Фасад дома был обсажен кустами жасмина и штамбовыми розами, которые закрывали окна первого, нежилого, этажа, где Фаррабеш держал запасы провизии. В его хозяйстве имелись куры, утки, два кабана; покупать приходилось только хлеб, соль, сахар и кое-какую бакалею. Ни он, ни его сын не пили вина.
— Все, что мне о вас говорили, и то, что я увидела сама, — сказала под конец г-жа Граслен Фаррабешу, — вызывает во мне горячее участие, и я надеюсь, оно не будет бесплодным.
— Узнаю руку господина Бонне! — воскликнул растроганный Фаррабеш.
— Ошибаетесь, господин кюре мне еще ничего не говорил. Все это — дело случая, а, может быть, бога.
— Да, сударыня, бога! Только бог может совершить чудо для такого несчастного, как я.
— Если вы были несчастны, — г-жа Граслен говорила тихо, чтобы мальчик не мог ее услышать, и эта женская деликатность глубоко тронула Фаррабеша, — то ваше раскаяние, ваше поведение, а также доброе мнение господина кюре делают вас достойным счастья. Я распорядилась закончить постройку фермы, которую господин Граслен предполагал выстроить по соседству с замком. Вы будете моим фермером, вы сможете найти применение своим силам, своей энергии, создать положение своему сыну. Главный прокурор Лиможа узнает о вас, и я обещаю, что кончится для вас положение отверженного, которое отравляет вам жизнь.
При этих словах Фаррабеш упал на колени, пораженный, словно громом, исполнением мечты, которую так долго и тщетно лелеял; он поцеловал край амазонки г-жи Граслен, поцеловал ей ноги. Увидев слезы на глазах отца, Бенжамен зарыдал, сам не зная, о чем.
— Встаньте, Фаррабеш, — сказала г-жа Граслен, — вы и не знаете, насколько естественно то, что я делаю для вас, то, что я обещаю для вас сделать. Скажите, это вы посадили здесь хвойные деревья? — спросила она, показав на несколько елей, сосен и лиственниц, растущих у подножия противоположного голого и сухого склона.
— Да, сударыня.
— Значит, там земля получше?
— Воды все время размывают эти скалы и понемножку приносят вниз плодородную почву; я и воспользовался этим, ведь вся земля в долине ниже дороги принадлежит вам. Граница проходит по дороге.

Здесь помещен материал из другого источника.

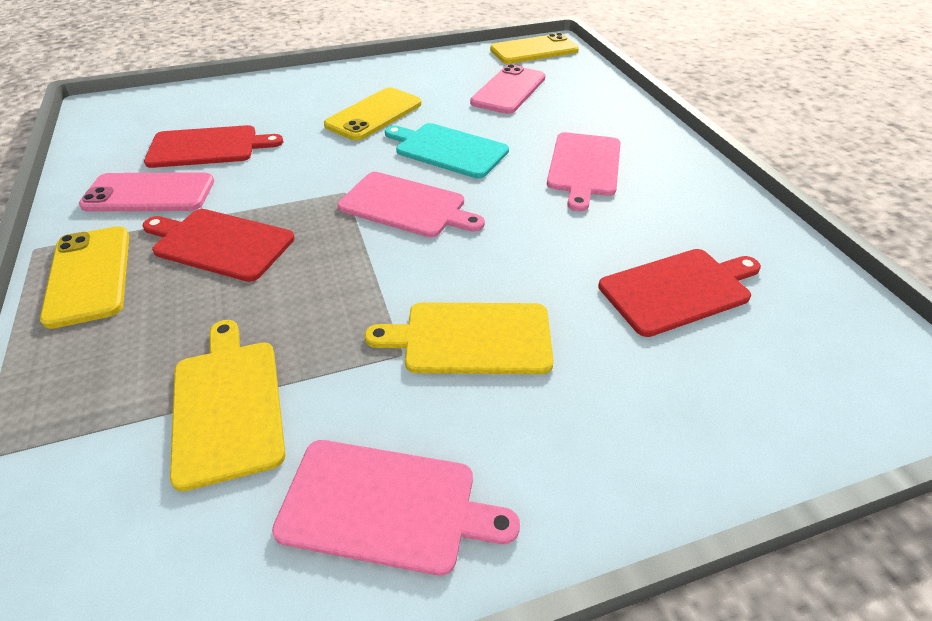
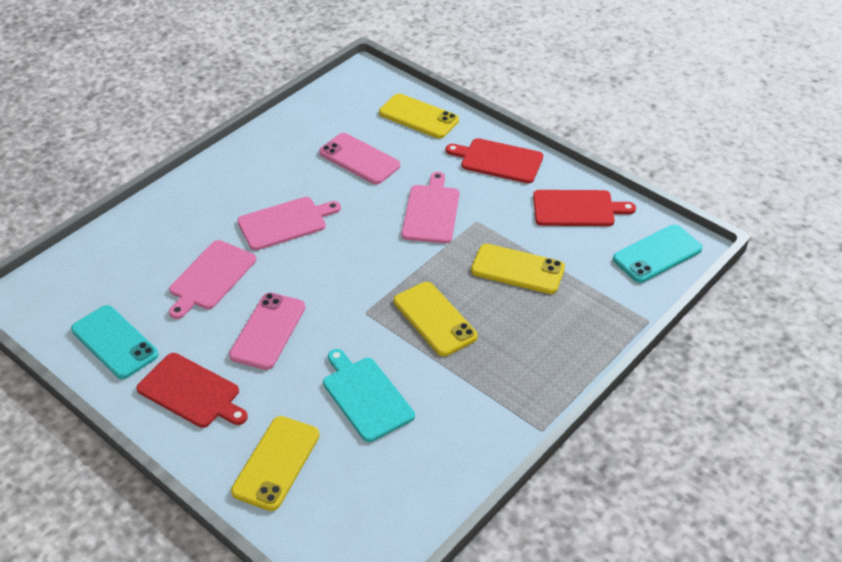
turquoise phone: none = 0 -> [71,305,159,379] [613,225,702,283] = 2
yellow cutting board: [170,320,285,491] [365,302,554,374] = 2 -> none = 0
yellow phone: [40,226,129,329] [324,87,422,141] [490,33,579,64] = 3 -> [231,416,320,511] [379,94,459,138] [394,282,478,356] [471,244,565,294] = 4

— И много ли воды стекает в долину?
— О сударыня! — воскликнул Фаррабеш. — Через несколько дней начнутся дожди, и вы услышите из замка, как ревет поток! Но это и не сравнить с тем, что делается во время таяния снегов. Воды бегут с монтеньякского холма, из лесов, расположенных на высоких склонах, противоположных вашим садам и парку; в общем, сюда текут воды со всех этих холмов. Тут тогда настоящий потоп. На ваше счастье, деревья скрепляют почву, а вода скользит по палым листьям, — осенью они покрывают землю словно клеенчатым ковром, — не то верхний слой почвы смыло бы в долину, но не знаю, остался бы он там, слишком уж круто спускается русло потока вниз.
— А куда уходит вода? — спросила г-жа Граслен, внимательно слушавшая его.
Фаррабеш показал на узкое ущелье, замыкавшее долину ниже его дома.
— Она разливается по меловому плато, отделяющему Лимузен от Коррезы, и надолго застаивается там зелеными лужами, постепенно и очень медленно впитываясь в землю. Никто не живет в тех гиблых местах, где ничего нельзя посадить. Даже скотина не хочет есть осоку и камыш, которые только и растут в этой засоленной воде. Вся большая равнина, а в ней, наверное, тысячи три арпанов, служит общинным выгоном трем коммунам, но так же, как с монтеньякской равниной, с ней ничего нельзя сделать. У вас еще среди камней есть немного земли и песку, ну, а здесь сплошной туф.
— Пошлите мальчика за лошадьми, я хочу сама все это осмотреть.
Госпожа Граслен объяснила Бенжамену, где дожидается ее Морис, и мальчик побежал за ним.
— Вы, говорят, знаете все особенности этого края, — продолжала г-жа Граслен. — Объясните же мне, почему из моих лесов, со склонов, обращенных к монтеньякской равнине, не стекает туда ни единого ручейка ни во время дождей, ни во время таяния снегов?